We recently called out Minnesota's black artists for claiming they were out of the loop on black visual culture. Now we've got more evidence that they are right where the rubber meets the road with new ideas coming from black artists. To wit: LA artist and SMH Frequency alumnus Rodney McMillian, is one of three artists to examine the everyday made extraordinary in the Walker Art Center's Ordinary Culture, which opened recently at the Minneapolis venue.
The show was curated by Korean-born curator Doryun Chong and attempts to examine the all-encompassing concept of culture by dissecting and manipulating mundane and ordinary things, almost in the manner of field anthropologists more than gallery artists. We think this makes sense given McMillian's contribution to Frequency: a dilapidated chair, seemingly reclaimed from the garbage and displayed in the museum as a readymade.

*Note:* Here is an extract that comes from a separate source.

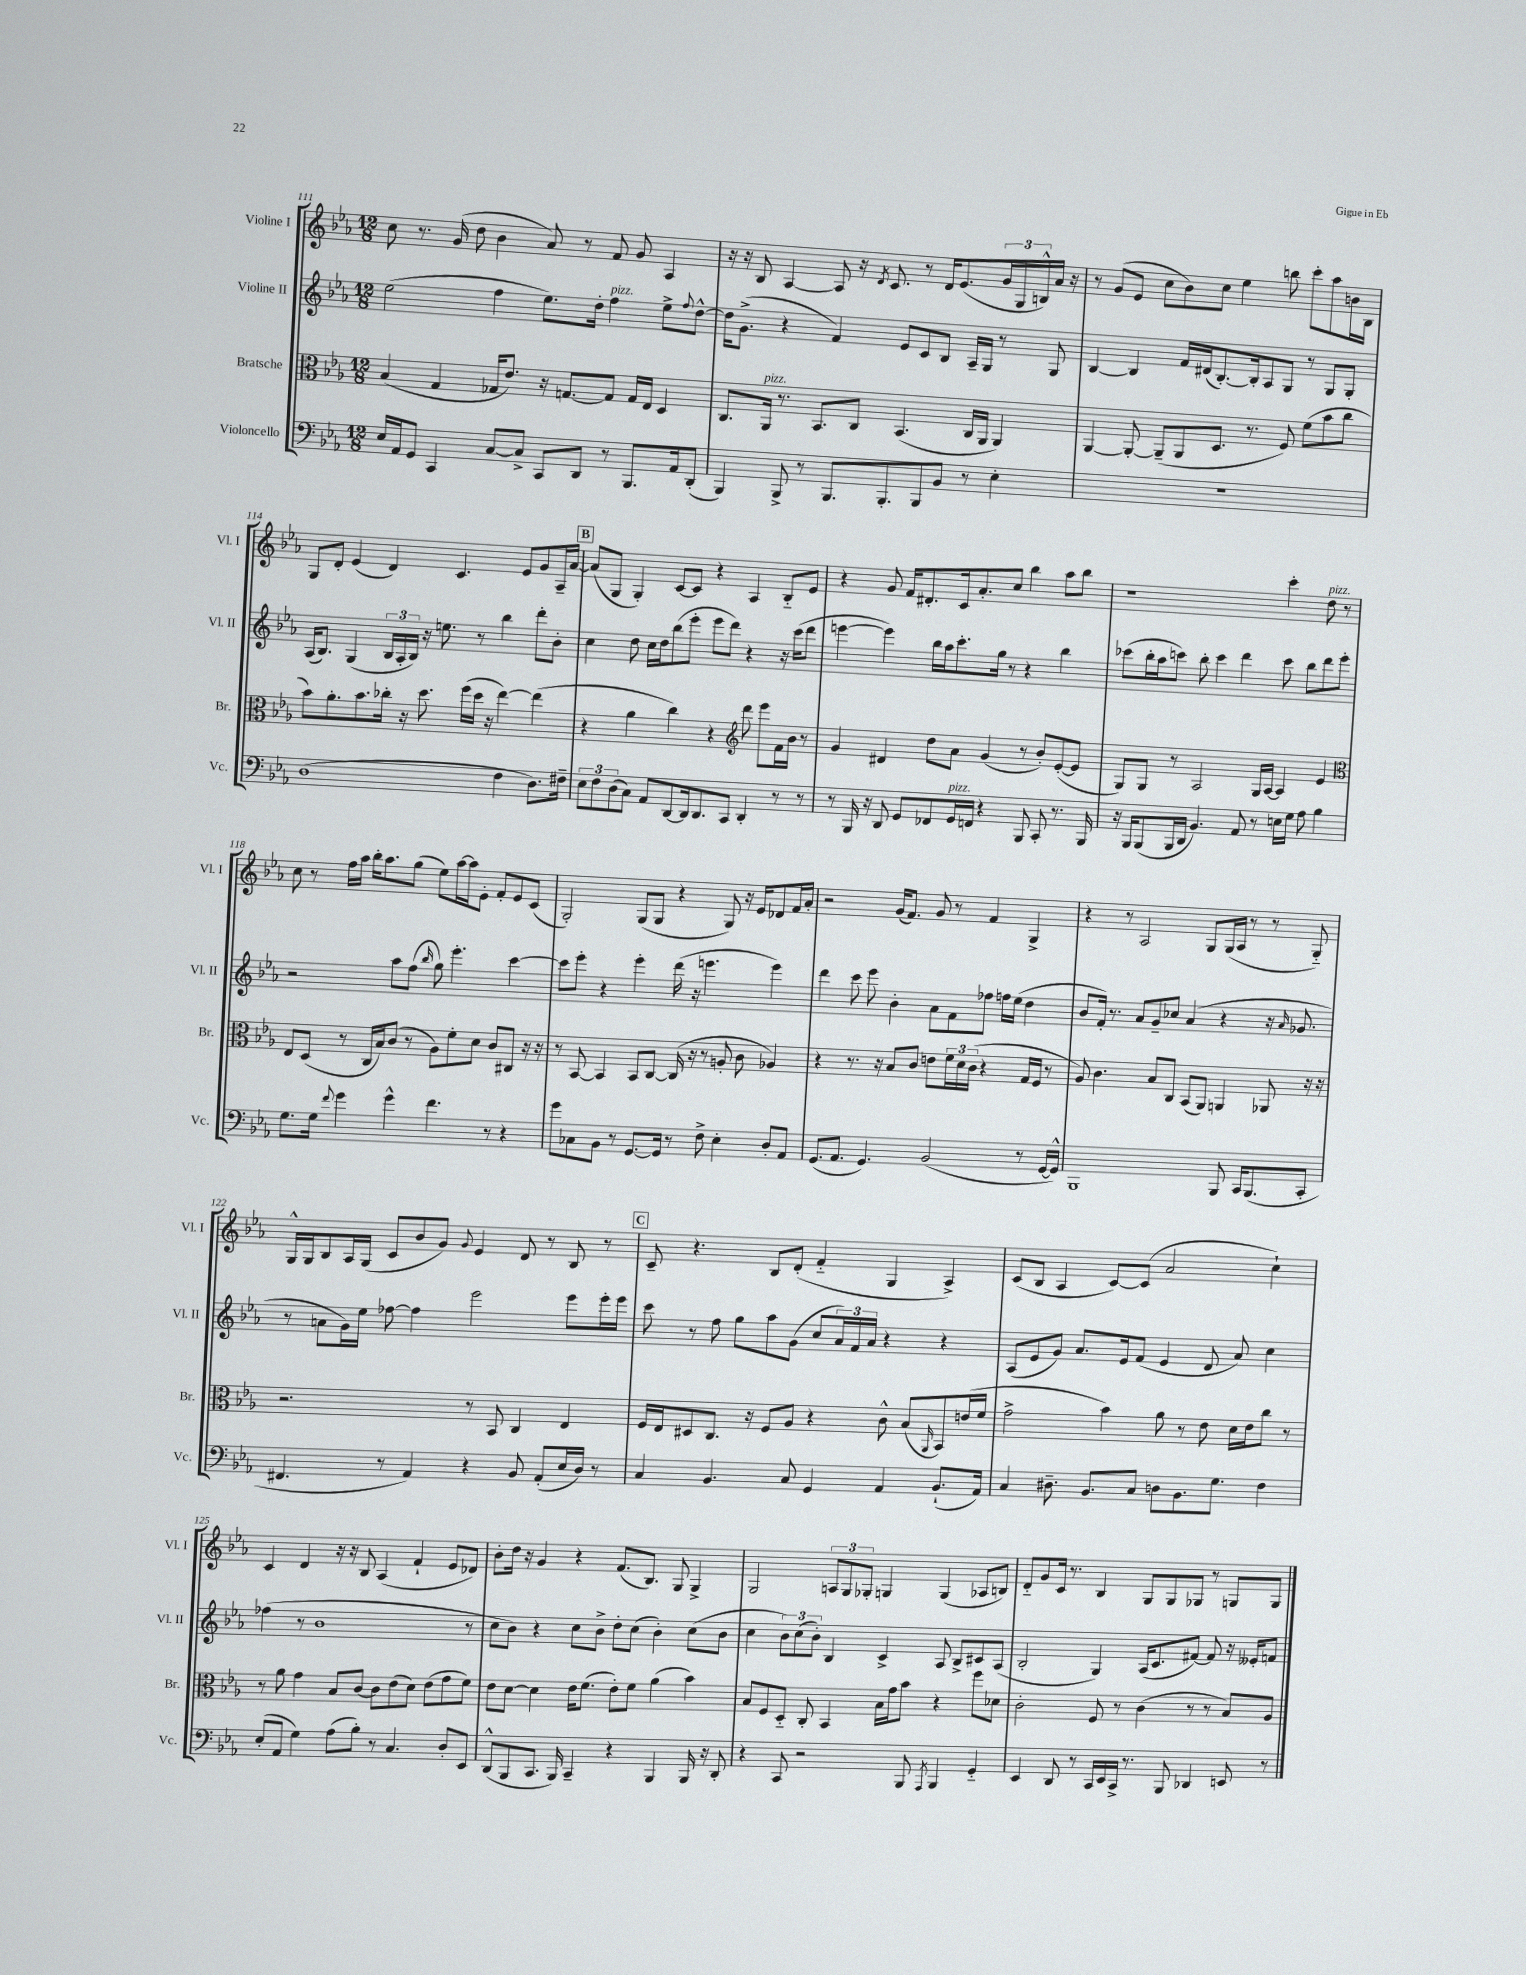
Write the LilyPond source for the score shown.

McMillian's Ordinary Culture contribution similarly includes a salvaged-looking piece of patterned linoleum hung on the wall as though it were a painting. A short distance from the wall, a collection of about 50 slate gray, cloth-wrapped columns stand at attention near a video of McMillan delivering Lyndon B. Johnson’s “Great Society” speech from 1964.
We see a trio of ideas that have been much in evidence in recent contemporary art in the US: the return of the readymade, the use of a collection, and the evocation of 60s-era political tactics. Other artists in the show are Minnesota's Jay Heikes and New York's Adam Helms.